Brief —
All of the listing is to be written out word for word, with the pictures left out.

[Records for processing]

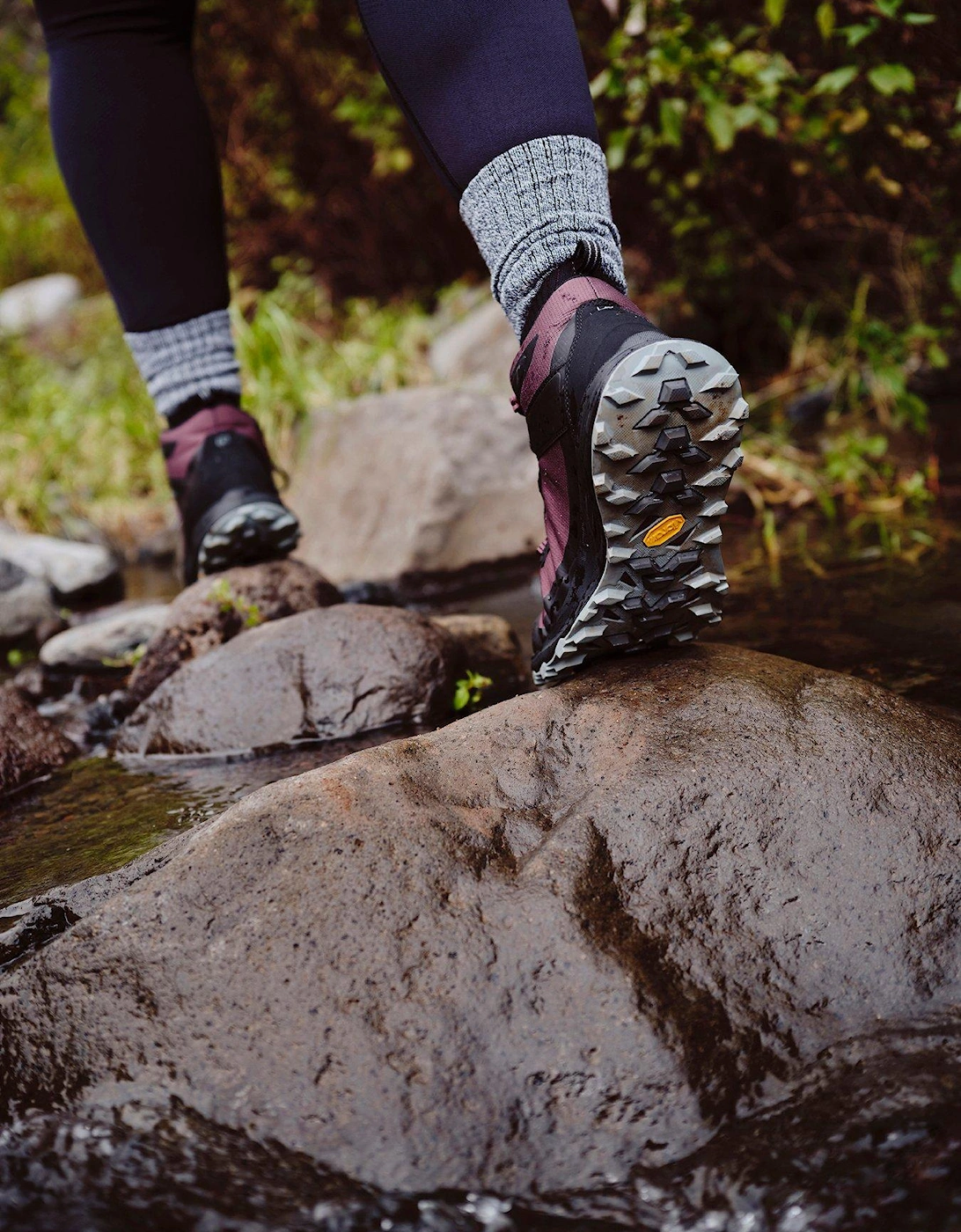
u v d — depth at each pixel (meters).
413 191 4.73
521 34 1.29
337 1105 0.90
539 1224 0.80
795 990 0.98
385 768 1.19
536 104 1.28
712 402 1.15
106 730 1.95
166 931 1.04
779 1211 0.78
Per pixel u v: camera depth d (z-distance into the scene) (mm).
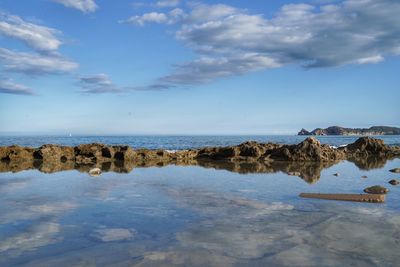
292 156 31516
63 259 7035
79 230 9047
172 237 8469
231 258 7086
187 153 34969
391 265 6754
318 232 8875
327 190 15250
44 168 24797
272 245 7879
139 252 7422
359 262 6895
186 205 12133
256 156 32344
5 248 7668
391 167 26141
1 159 31750
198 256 7184
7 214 10703
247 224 9648
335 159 33219
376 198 12812
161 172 22547
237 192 14742
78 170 23516
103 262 6879
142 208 11633
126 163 29953
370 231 8953
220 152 34156
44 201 12727
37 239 8297
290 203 12445
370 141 41188
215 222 9859
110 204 12258
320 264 6789
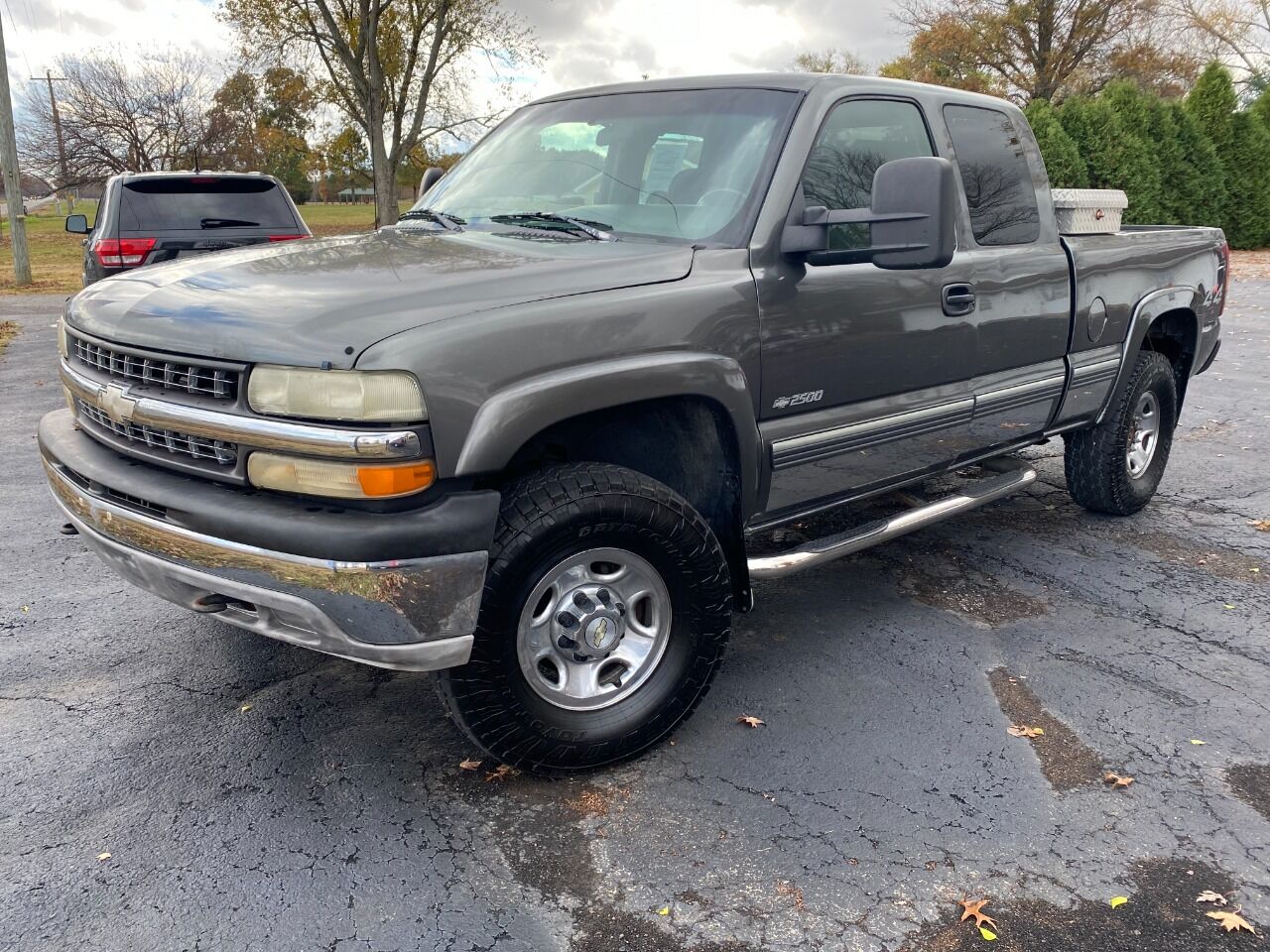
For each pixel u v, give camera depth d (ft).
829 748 10.07
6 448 21.36
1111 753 10.02
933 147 12.44
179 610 13.21
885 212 9.54
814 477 11.10
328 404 7.61
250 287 8.94
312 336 7.79
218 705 10.80
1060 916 7.72
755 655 12.14
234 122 124.57
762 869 8.23
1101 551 15.71
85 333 9.72
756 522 10.87
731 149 10.91
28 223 157.38
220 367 8.08
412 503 7.83
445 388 7.79
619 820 8.88
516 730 8.89
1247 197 77.77
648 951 7.35
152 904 7.74
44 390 28.04
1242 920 7.64
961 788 9.39
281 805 9.04
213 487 8.37
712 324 9.58
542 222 11.18
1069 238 14.75
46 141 122.93
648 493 9.06
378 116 89.20
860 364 11.16
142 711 10.65
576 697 9.32
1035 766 9.78
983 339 12.78
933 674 11.67
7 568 14.58
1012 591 14.16
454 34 94.22
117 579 14.25
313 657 11.92
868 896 7.92
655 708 9.65
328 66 92.38
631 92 12.51
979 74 118.93
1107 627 13.00
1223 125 76.74
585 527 8.73
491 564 8.34
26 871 8.10
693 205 10.72
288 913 7.67
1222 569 14.99
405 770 9.63
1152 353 16.74
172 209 29.14
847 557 15.34
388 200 92.48
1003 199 13.44
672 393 9.21
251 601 8.02
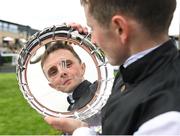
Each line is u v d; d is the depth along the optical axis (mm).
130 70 1338
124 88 1397
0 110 10164
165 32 1344
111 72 1776
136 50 1338
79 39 1773
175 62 1319
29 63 1781
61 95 1796
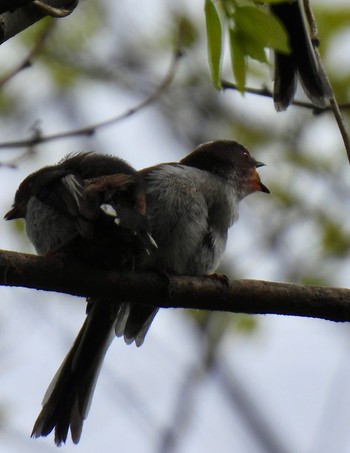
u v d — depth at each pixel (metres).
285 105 9.64
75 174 10.41
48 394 10.56
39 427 10.45
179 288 9.41
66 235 10.02
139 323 10.83
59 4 8.46
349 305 9.43
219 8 7.33
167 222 10.53
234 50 7.38
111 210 9.30
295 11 9.65
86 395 10.58
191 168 11.10
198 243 10.72
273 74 9.69
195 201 10.74
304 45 9.62
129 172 10.74
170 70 12.92
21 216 11.30
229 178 11.70
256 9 7.23
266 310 9.50
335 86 16.33
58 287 9.05
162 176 10.74
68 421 10.49
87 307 10.67
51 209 10.09
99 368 10.66
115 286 9.23
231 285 9.48
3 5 7.48
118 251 9.20
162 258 10.54
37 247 10.44
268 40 7.29
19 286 8.94
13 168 12.12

[/Records for processing]

Written answer —
u v d — depth at each pixel (meters).
413 191 4.73
521 34 1.29
337 1105 0.90
539 1224 0.80
795 990 0.98
385 768 1.19
536 104 1.28
712 402 1.15
106 730 1.95
166 931 1.04
779 1211 0.78
Per pixel u v: camera depth d (z-distance into the scene) (mm).
292 156 31516
63 259 7035
79 230 9047
172 237 8469
231 258 7086
187 153 34969
391 265 6754
318 232 8875
327 190 15250
44 168 24797
272 245 7879
139 252 7422
359 262 6895
186 205 12133
256 156 32344
5 248 7668
391 167 26141
1 159 31750
198 256 7184
7 214 10703
247 224 9648
335 159 33219
376 198 12812
161 172 22547
237 192 14742
78 170 23516
103 262 6879
142 208 11633
126 163 29953
370 231 8953
220 152 34156
44 201 12727
37 239 8297
290 203 12445
370 141 41188
215 222 9859
110 204 12258
320 264 6789
For each pixel u v, give camera depth d (ft).
829 748 10.07
6 448 21.36
1111 753 10.02
933 147 12.44
179 610 13.21
885 212 9.54
814 477 11.10
328 404 7.61
250 287 8.94
312 336 7.79
218 705 10.80
1060 916 7.72
755 655 12.14
234 122 124.57
762 869 8.23
1101 551 15.71
85 333 9.72
756 522 10.87
731 149 10.91
28 223 157.38
220 367 8.08
412 503 7.83
445 388 7.79
619 820 8.88
516 730 8.89
1247 197 77.77
648 951 7.35
152 904 7.74
44 390 28.04
1242 920 7.64
961 788 9.39
281 805 9.04
213 487 8.37
712 324 9.58
542 222 11.18
1069 238 14.75
46 141 122.93
648 493 9.06
378 116 89.20
860 364 11.16
142 711 10.65
576 697 9.32
1035 766 9.78
983 339 12.78
933 674 11.67
7 568 14.58
1012 591 14.16
454 34 94.22
117 579 14.25
313 657 11.92
868 896 7.92
655 708 9.65
328 66 92.38
631 92 12.51
979 74 118.93
1107 627 13.00
1223 125 76.74
585 527 8.73
491 564 8.34
26 871 8.10
693 205 10.72
288 913 7.67
1222 569 14.99
405 770 9.63
1152 353 16.74
172 209 29.14
847 557 15.34
388 200 92.48
1003 199 13.44
672 393 9.21
251 601 8.02
Each line is u v d; d is the depth along the optical axis (mm).
130 70 1338
124 88 1397
0 110 10164
165 32 1344
111 72 1776
136 50 1338
79 39 1773
175 62 1319
29 63 1781
61 95 1796
u v d — depth at each pixel (metres).
285 105 9.64
75 174 10.41
48 394 10.56
39 427 10.45
179 288 9.41
66 235 10.02
139 323 10.83
59 4 8.46
349 305 9.43
219 8 7.33
167 222 10.53
234 50 7.38
111 210 9.30
295 11 9.65
86 395 10.58
191 168 11.10
198 243 10.72
273 74 9.69
195 201 10.74
304 45 9.62
129 172 10.74
170 70 12.92
21 216 11.30
229 178 11.70
256 9 7.23
266 310 9.50
335 86 16.33
58 287 9.05
162 176 10.74
68 421 10.49
87 307 10.67
51 209 10.09
99 368 10.66
115 286 9.23
231 285 9.48
3 5 7.48
118 251 9.20
162 258 10.54
37 247 10.44
268 40 7.29
19 286 8.94
13 168 12.12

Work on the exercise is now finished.